Parent input led to early start of kindergarten plan
At the Whitehall-Coplay School Board meeting Nov. 12, Whitehall-Coplay School District Superintendent Dr. Lori Hackett formally announced the addition of the full-day kindergarten program, which will begin in August 2019. The district had been discussing the option for several years.
Originally, the program was slated to begin August 2021, upon completion of the new building. However, at an open meeting held in February, parents and community members questioned why it couldn’t begin sooner.
“The major reason is that parents would like more instructional time for their kindergartners to better support academic, social and emotional achievement,” Hackett said.
WCSD is one of two districts in Lehigh and Northampton counties to not offer full-day kindergarten, while more than three-quarters of elementary schools across the state and nation participate.
According to the school district, data from 2017-18 shows 31 percent of third-graders are not reading at grade level, which has a major impact on future academic achievement. Full-day kindergarten will provide added instructional time for hands-on activities, as well as early literacy, mathematical, problem-solving, critical thinking and collaboration skills. In addition, full-day kindergarten will also allow more time for science, social studies, art, music, library, physical education, technology and other important developmental areas.
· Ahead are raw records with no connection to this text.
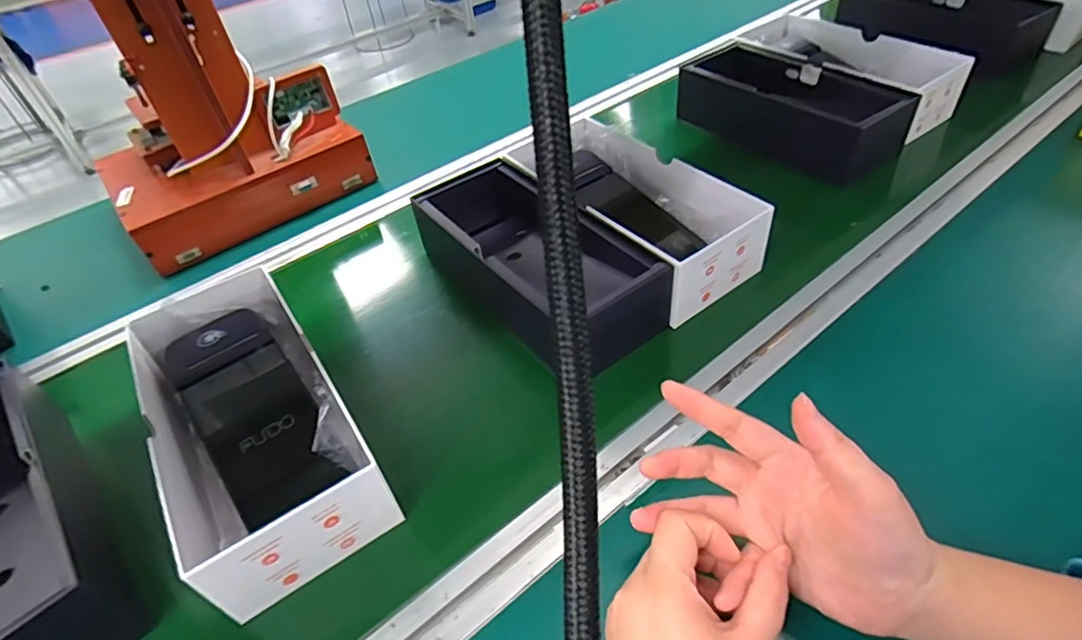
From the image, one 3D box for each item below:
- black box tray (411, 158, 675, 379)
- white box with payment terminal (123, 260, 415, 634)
[{"bbox_3d":[-0.010,-0.060,0.547,0.120,0.070,0.249,-31,50,-21],"label":"black box tray"},{"bbox_3d":[-0.227,0.062,0.445,0.119,0.066,0.289,-29,49,-20],"label":"white box with payment terminal"}]

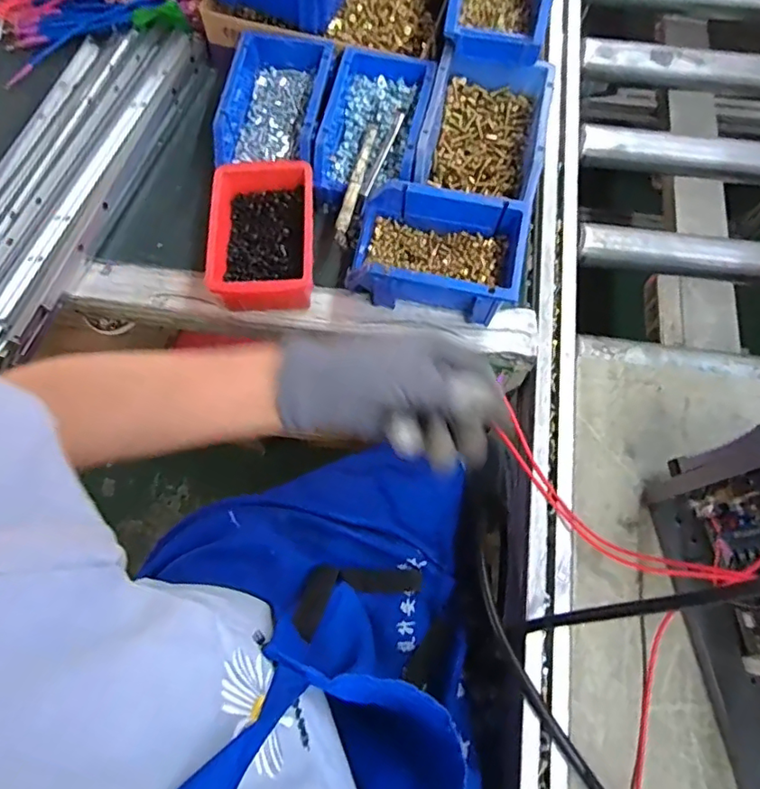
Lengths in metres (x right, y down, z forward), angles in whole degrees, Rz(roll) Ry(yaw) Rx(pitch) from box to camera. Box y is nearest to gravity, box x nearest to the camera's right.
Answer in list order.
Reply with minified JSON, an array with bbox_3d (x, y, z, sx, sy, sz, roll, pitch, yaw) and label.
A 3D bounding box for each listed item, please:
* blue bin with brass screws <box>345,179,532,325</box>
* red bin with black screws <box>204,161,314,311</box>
[{"bbox_3d":[0.057,-0.137,0.540,0.155,0.073,0.108,11,71,3],"label":"blue bin with brass screws"},{"bbox_3d":[-0.115,-0.159,0.557,0.097,0.054,0.158,-2,71,-1],"label":"red bin with black screws"}]

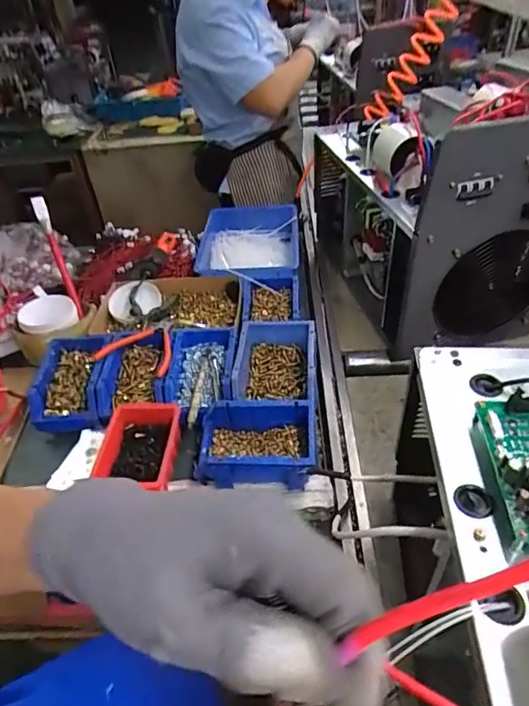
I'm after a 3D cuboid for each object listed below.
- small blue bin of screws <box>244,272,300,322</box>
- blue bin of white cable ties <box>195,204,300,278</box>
[{"bbox_3d":[0.013,-0.085,0.892,0.101,0.050,0.147,-2,42,4],"label":"small blue bin of screws"},{"bbox_3d":[-0.038,-0.226,1.072,0.223,0.080,0.319,-1,42,5],"label":"blue bin of white cable ties"}]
Full-day kindergarten will encourage families to stay in the school district and lower charter school attendance, an added expense for the district.
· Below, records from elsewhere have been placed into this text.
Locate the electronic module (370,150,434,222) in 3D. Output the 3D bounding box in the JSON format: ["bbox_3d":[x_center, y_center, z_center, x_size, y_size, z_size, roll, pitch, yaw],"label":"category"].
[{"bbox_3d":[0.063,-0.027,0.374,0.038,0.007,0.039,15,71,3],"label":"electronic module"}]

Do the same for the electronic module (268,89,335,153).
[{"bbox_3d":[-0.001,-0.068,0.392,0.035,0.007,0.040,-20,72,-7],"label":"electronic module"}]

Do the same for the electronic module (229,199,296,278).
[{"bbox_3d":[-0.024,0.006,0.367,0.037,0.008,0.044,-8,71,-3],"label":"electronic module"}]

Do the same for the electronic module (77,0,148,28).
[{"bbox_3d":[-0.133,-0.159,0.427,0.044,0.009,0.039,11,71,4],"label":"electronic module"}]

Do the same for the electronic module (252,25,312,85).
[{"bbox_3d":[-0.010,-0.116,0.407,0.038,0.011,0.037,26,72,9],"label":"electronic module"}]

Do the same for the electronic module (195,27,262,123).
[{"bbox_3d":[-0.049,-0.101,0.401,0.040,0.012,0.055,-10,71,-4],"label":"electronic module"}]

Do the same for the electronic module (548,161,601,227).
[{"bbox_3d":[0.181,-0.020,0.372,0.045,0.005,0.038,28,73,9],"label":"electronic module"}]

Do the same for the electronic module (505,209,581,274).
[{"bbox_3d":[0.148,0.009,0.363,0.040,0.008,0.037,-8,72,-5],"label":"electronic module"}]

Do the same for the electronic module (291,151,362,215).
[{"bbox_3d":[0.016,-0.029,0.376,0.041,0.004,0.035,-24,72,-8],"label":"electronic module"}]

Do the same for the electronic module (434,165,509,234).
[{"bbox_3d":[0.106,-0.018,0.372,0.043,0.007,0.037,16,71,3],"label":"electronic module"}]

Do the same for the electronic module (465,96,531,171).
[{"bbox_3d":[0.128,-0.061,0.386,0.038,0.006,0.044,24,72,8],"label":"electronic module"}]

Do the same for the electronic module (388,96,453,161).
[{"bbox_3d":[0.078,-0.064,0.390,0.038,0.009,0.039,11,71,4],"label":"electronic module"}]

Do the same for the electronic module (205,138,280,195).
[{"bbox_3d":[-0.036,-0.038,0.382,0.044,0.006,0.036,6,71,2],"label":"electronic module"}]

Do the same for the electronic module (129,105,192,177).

The school district contracted with Breslin Ridyard Fadero Architects, a firm that has built and reconstructed many local educational facilities, to develop the new elementary school. A feasibility study determined it was more cost effective to construct a new building rather than to add six additional classrooms to the current Gockley Elementary School, a 40-year-old building. Also, it will reduce money spent on rising energy and maintenance costs.
The current estimate for the cost of the new school is $38,516,236.
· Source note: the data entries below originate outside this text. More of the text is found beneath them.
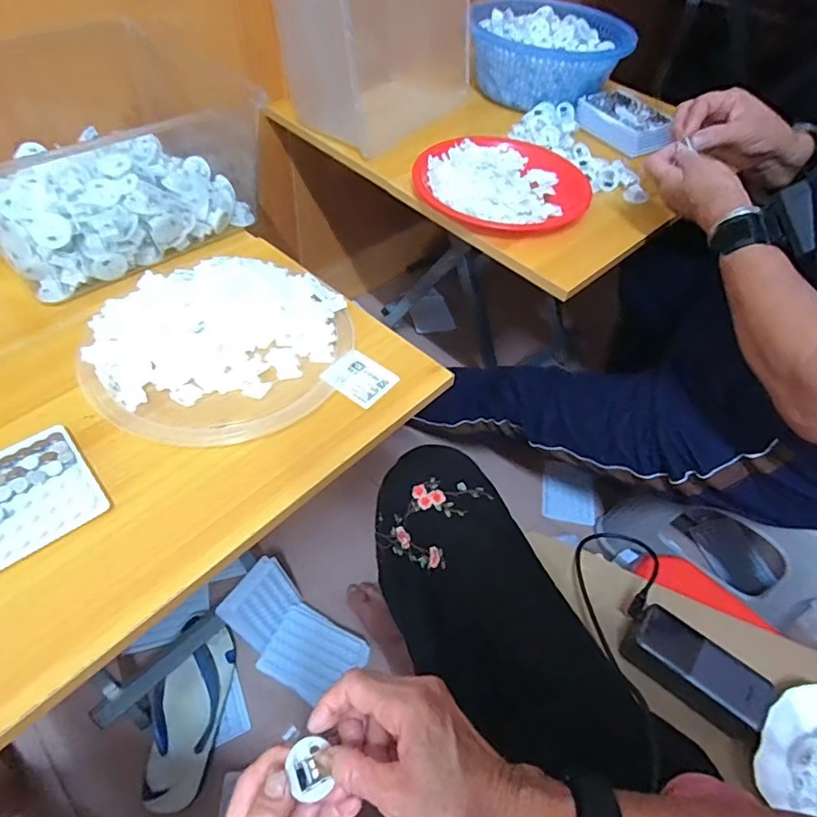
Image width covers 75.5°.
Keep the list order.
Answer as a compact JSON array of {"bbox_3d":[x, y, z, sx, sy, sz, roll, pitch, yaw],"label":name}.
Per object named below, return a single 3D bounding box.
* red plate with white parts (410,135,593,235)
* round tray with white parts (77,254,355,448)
[{"bbox_3d":[0.126,-0.300,0.706,0.213,0.034,0.205,2,52,-3],"label":"red plate with white parts"},{"bbox_3d":[-0.169,-0.063,0.490,0.230,0.039,0.202,-15,54,-16],"label":"round tray with white parts"}]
“The district will be working to continually review these costs and refine them as we work through the preplanning construction process,” Hackett said.
The extra staff required to operate the full-day kindergarten program will cost approximately $600,000, with $300,000 of that offset by federal funding. The reduction in transportation needs will also help lower costs.
The current site of the district office will be the home of the new school.
“A small portion of Gockley will be renovated to house our district office, and the remainder of the building may be used for future expansion and/or new programming,” Hackett said. “We are still exploring these options.”
The district is expecting a relatively smooth transition to the new program.
“We don’t see many challenges; however, hiring new staff, implementing the all-day schedule, adjusting the curriculum, securing the addition of the portable classrooms and preparing them for instruction are issues that we are currently addressing,” Hackett said.